I do beleive there are pure forms of syspila in other parts of AL, including the ones I have. As with any species one should expect a HIGH degree of variability, especially with a species as plastic as these. To the best of my knowledge these populations in particular are Mt. ranging snakes that retreat to high bluffs and rock ledges. They are seperated by valleys and seem to be isolated by these barriers. The reds on this mountain over here never interbreed with the reds over there. That kinda thing. So when there is no exchange of new gene flow certain phenotypes begin to appear and become the dominant form.

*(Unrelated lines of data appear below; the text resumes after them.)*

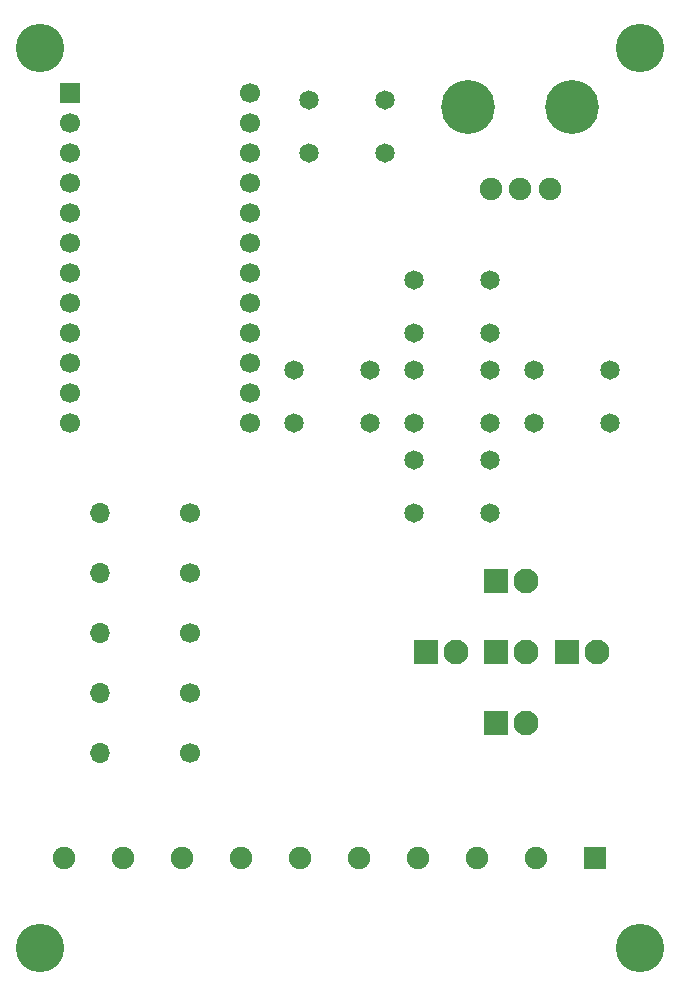
<source format=gbr>
%TF.GenerationSoftware,KiCad,Pcbnew,(5.1.6)-1*%
%TF.CreationDate,2020-06-27T19:36:01-04:00*%
%TF.ProjectId,dancegames controller,64616e63-6567-4616-9d65-7320636f6e74,rev?*%
%TF.SameCoordinates,Original*%
%TF.FileFunction,Soldermask,Top*%
%TF.FilePolarity,Negative*%
%FSLAX46Y46*%
G04 Gerber Fmt 4.6, Leading zero omitted, Abs format (unit mm)*
G04 Created by KiCad (PCBNEW (5.1.6)-1) date 2020-06-27 19:36:01*
%MOMM*%
%LPD*%
G01*
G04 APERTURE LIST*
%ADD10C,2.100000*%
%ADD11R,2.100000X2.100000*%
%ADD12C,4.560000*%
%ADD13C,1.900000*%
%ADD14C,4.100000*%
%ADD15C,1.640000*%
%ADD16R,1.900000X1.900000*%
%ADD17C,1.700000*%
%ADD18R,1.700000X1.700000*%
%ADD19O,1.700000X1.700000*%
G04 APERTURE END LIST*
D10*
%TO.C,D5*%
X153540000Y-114000000D03*
D11*
X151000000Y-114000000D03*
%TD*%
D10*
%TO.C,D4*%
X159540000Y-114000000D03*
D11*
X157000000Y-114000000D03*
%TD*%
D10*
%TO.C,D3*%
X153540000Y-108000000D03*
D11*
X151000000Y-108000000D03*
%TD*%
D10*
%TO.C,D1*%
X147540000Y-114000000D03*
D11*
X145000000Y-114000000D03*
%TD*%
D10*
%TO.C,D2*%
X153540000Y-120000000D03*
D11*
X151000000Y-120000000D03*
%TD*%
D12*
%TO.C,VR1*%
X157435000Y-67815000D03*
X148635000Y-67815000D03*
D13*
X155535000Y-74815000D03*
X153035000Y-74815000D03*
X150535000Y-74815000D03*
%TD*%
D14*
%TO.C,HOLE_M3*%
X163195000Y-139065000D03*
%TD*%
%TO.C,HOLE_M3*%
X112395000Y-139065000D03*
%TD*%
%TO.C,HOLE_M3*%
X163195000Y-62865000D03*
%TD*%
%TO.C,HOLE_M3*%
X112395000Y-62865000D03*
%TD*%
D15*
%TO.C,S4*%
X154155000Y-90115000D03*
X160655000Y-90115000D03*
X154155000Y-94615000D03*
X160655000Y-94615000D03*
%TD*%
D13*
%TO.C,JPadConenctorHeader1*%
X114385000Y-131445000D03*
X119385000Y-131445000D03*
X124385000Y-131445000D03*
X129385000Y-131445000D03*
X134385000Y-131445000D03*
X139385000Y-131445000D03*
X144385000Y-131445000D03*
X149385000Y-131445000D03*
X154385000Y-131445000D03*
D16*
X159385000Y-131445000D03*
%TD*%
D17*
%TO.C,U1*%
X130175000Y-66675000D03*
X130175000Y-69215000D03*
X130175000Y-71755000D03*
X130175000Y-74295000D03*
X130175000Y-76835000D03*
X130175000Y-79375000D03*
X130175000Y-81915000D03*
X130175000Y-84455000D03*
X130175000Y-86995000D03*
X130175000Y-89535000D03*
X130175000Y-92075000D03*
X130175000Y-94615000D03*
X114935000Y-94615000D03*
X114935000Y-92075000D03*
X114935000Y-89535000D03*
X114935000Y-86995000D03*
X114935000Y-84455000D03*
X114935000Y-81915000D03*
X114935000Y-79375000D03*
X114935000Y-76835000D03*
X114935000Y-74295000D03*
X114935000Y-71755000D03*
X114935000Y-69215000D03*
D18*
X114935000Y-66675000D03*
%TD*%
D15*
%TO.C,SR1*%
X135105000Y-67255000D03*
X141605000Y-67255000D03*
X135105000Y-71755000D03*
X141605000Y-71755000D03*
%TD*%
%TO.C,S5*%
X143995000Y-90115000D03*
X150495000Y-90115000D03*
X143995000Y-94615000D03*
X150495000Y-94615000D03*
%TD*%
%TO.C,S3*%
X143995000Y-97735000D03*
X150495000Y-97735000D03*
X143995000Y-102235000D03*
X150495000Y-102235000D03*
%TD*%
%TO.C,S2*%
X143995000Y-82495000D03*
X150495000Y-82495000D03*
X143995000Y-86995000D03*
X150495000Y-86995000D03*
%TD*%
%TO.C,S1*%
X133835000Y-90115000D03*
X140335000Y-90115000D03*
X133835000Y-94615000D03*
X140335000Y-94615000D03*
%TD*%
D19*
%TO.C,R5-220ohm1*%
X117475000Y-122555000D03*
D17*
X125095000Y-122555000D03*
%TD*%
D19*
%TO.C,R4-220ohm1*%
X117475000Y-117475000D03*
D17*
X125095000Y-117475000D03*
%TD*%
D19*
%TO.C,R3-220ohm1*%
X117475000Y-112395000D03*
D17*
X125095000Y-112395000D03*
%TD*%
D19*
%TO.C,R2-220ohm1*%
X117475000Y-107315000D03*
D17*
X125095000Y-107315000D03*
%TD*%
D19*
%TO.C,R1-220ohm1*%
X117475000Y-102235000D03*
D17*
X125095000Y-102235000D03*
%TD*%
M02*

</source>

Eastern milks have long since lost influence with some populations in Madison County, which leaves me to beleive these are in fact a very unique group of syspila, that "could" have had distant triangulum influence, but they no longer occur in some of these populations. With that said, I do beleive these are syspila, despite the v-shaped head pattern. If all other characteristics are evaluated then syspila is the only subspecies you can conclude. I have seen many syspila from Madison with the typical band behind the head, not connected by the v-shaped pattern, including the parents of the ones I have, and some of their siblings. I chose the snakes I have in particular because of their unique head patterns resembling those of triangulum to see if their offspring are as diverse as they are, or if they possess the v-shape or the typical syspila head pattern. Is all of this too confusing?